Purpose: The purpose of this study was to evaluate self-reports of improvement, pain, function, and disability at return to sport after an LAS injury using single-item patient-reported outcome measures.

Methods: This was a retrospective study of 637 patients with LAS who returned to sport within 60 days of injury. The researchers identified LAS cases from electronic medical records within the 2010-2021 Athletic Training Practice-Based Research Network database (AT-PBRN; 69 clinical practice sites with athletic trainers). The research team assessed pertinent patient details, such as school level, gender, and sport. They also assessed patient-reported outcome measures relevant to LAS at initial injury evaluation and at the time of return to sport:

  • Improvement – Global Rating of Change
  • Pain – Numeric Pain Rating Scale
  • Function – Global Rating of Function
  • Disability – Global Rating of Disability

Results: The LAS patients assessed in this study were about equal genders (53.2% males), were primarily secondary school aged (79.1% of the sample) and participated in field or court sports (78% played in either basketball, football, soccer, or volleyball). Most patients returned to sport within 8 days after LAS. About 2 in every 3 patients reported a meaningful improvement at return to sport, or feeling at least “quite a bit better” on the Global Rating of Change scale. Most patients also still felt they had lingering deficits at return to sport, particularly for lingering pain (~65%), reduced function (~86%), and residual disability (~36%).
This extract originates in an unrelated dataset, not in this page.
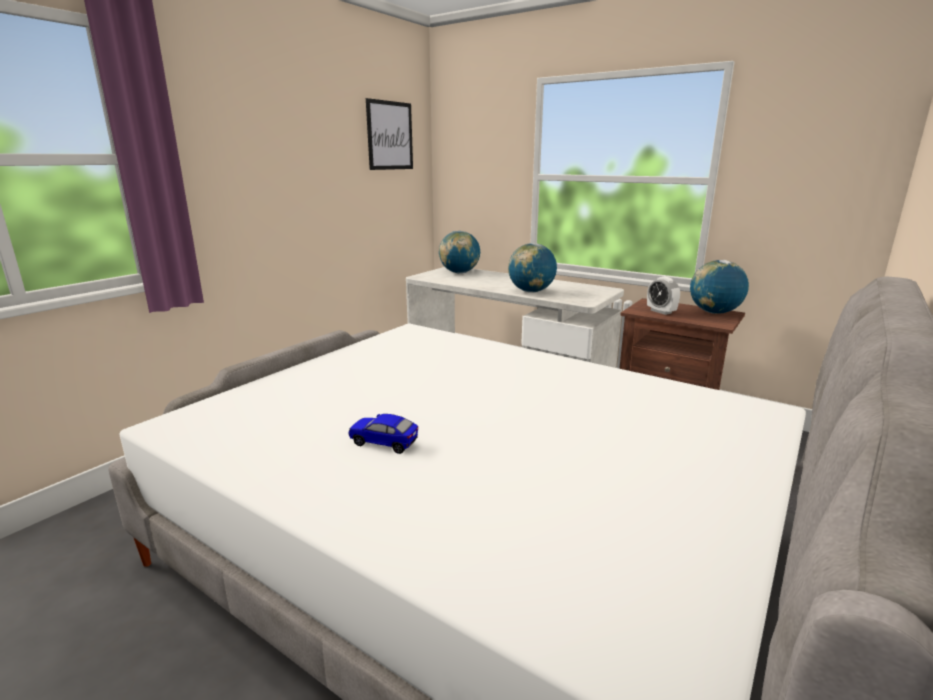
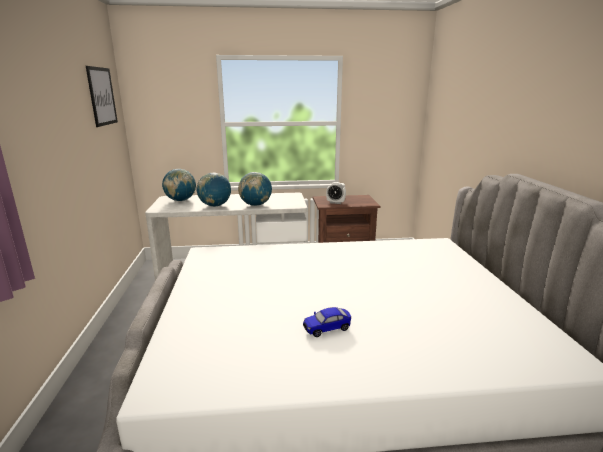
camera: 40 degrees left, 0 degrees up
globe [690,260,749,314] -> globe moved to [197,172,231,207]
Rolling the field forward: This research shows that although LAS patients improve after their injury, many patients still feel like they have not fully recovered when they return to their sport. Clinicians should incorporate objective measures like patient-reported outcomes into return-to-sport decisions to best understand deficits related to LAS and advocate for athlete well-being.
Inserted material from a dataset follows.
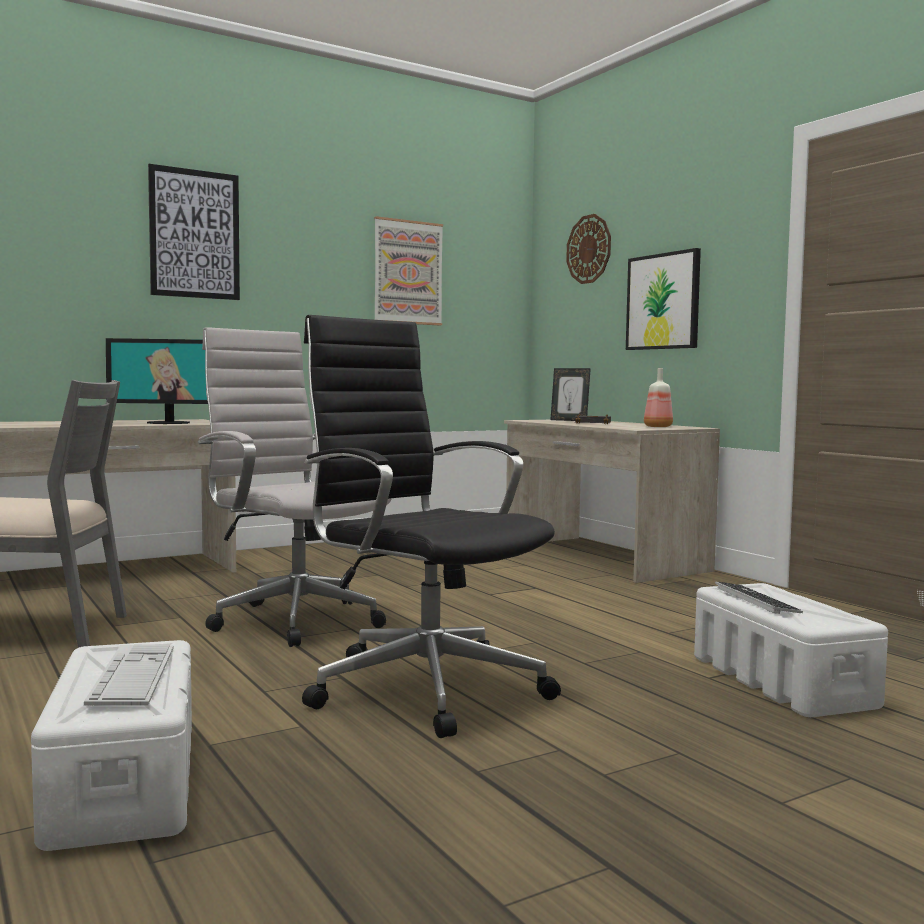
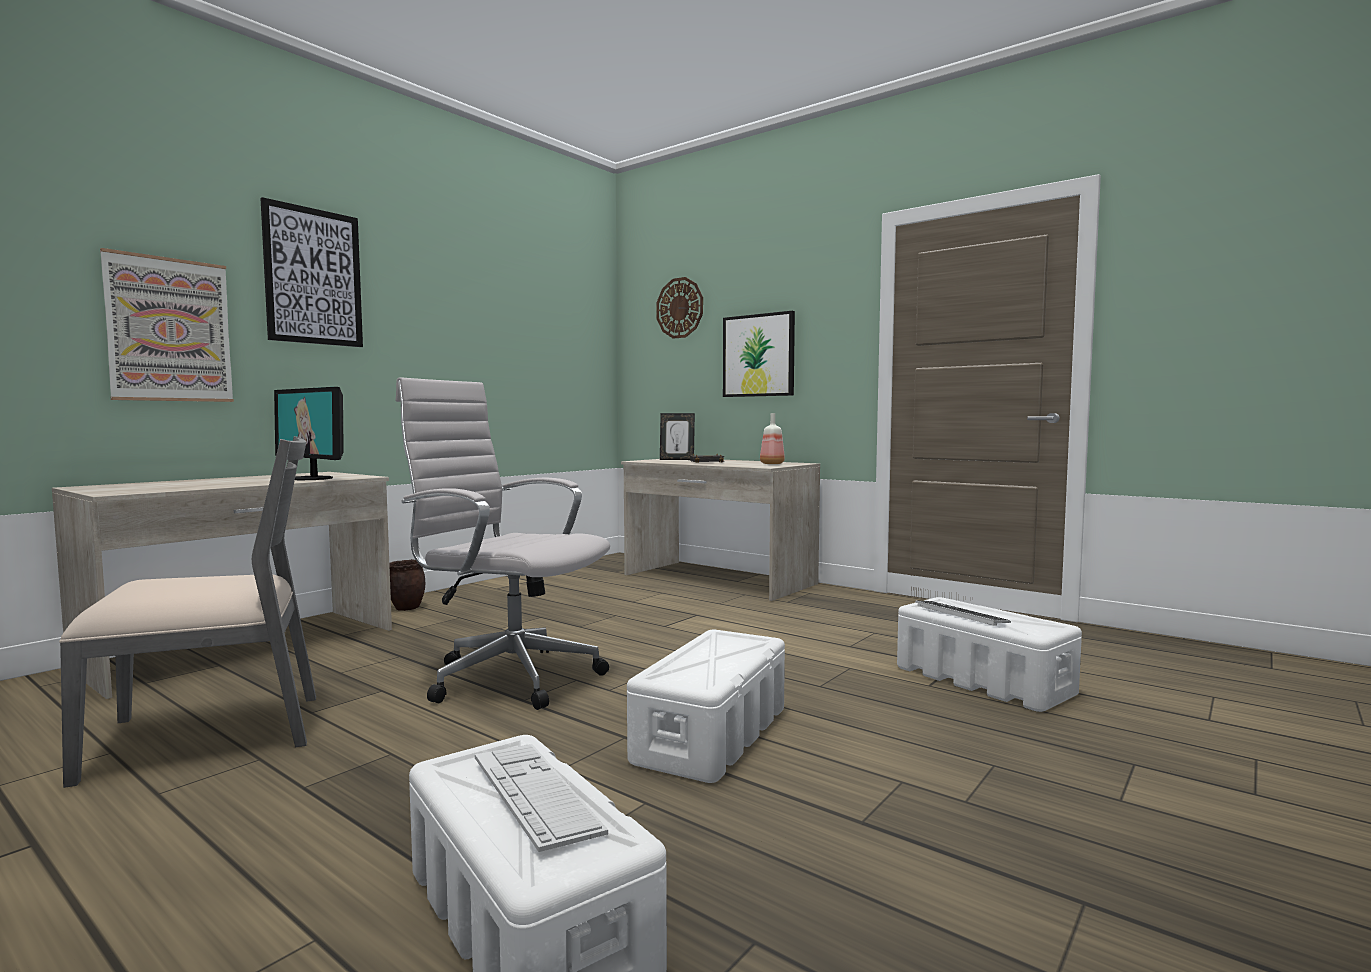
camera: 20 degrees left, 0 degrees up
monitor [106,338,208,424] -> monitor turned 60 degrees clockwise [274,387,344,480]
black office chair [302,315,561,738] -> white storage box [627,630,785,783]
picture [374,216,443,325] -> picture moved to [100,248,234,402]
none -> brown planter [389,559,425,611]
Question for the researchers: Do you think that incorporating patient-reported outcome measures specific to the ankle would have uncovered more lingering deficits at return to sport? How do you think external pressures, such as competition timepoints, may have influenced the findings? Would it be possible to determine if repeat injuries occurred among those with lingering deficits, signaling Chronic Ankle Instability?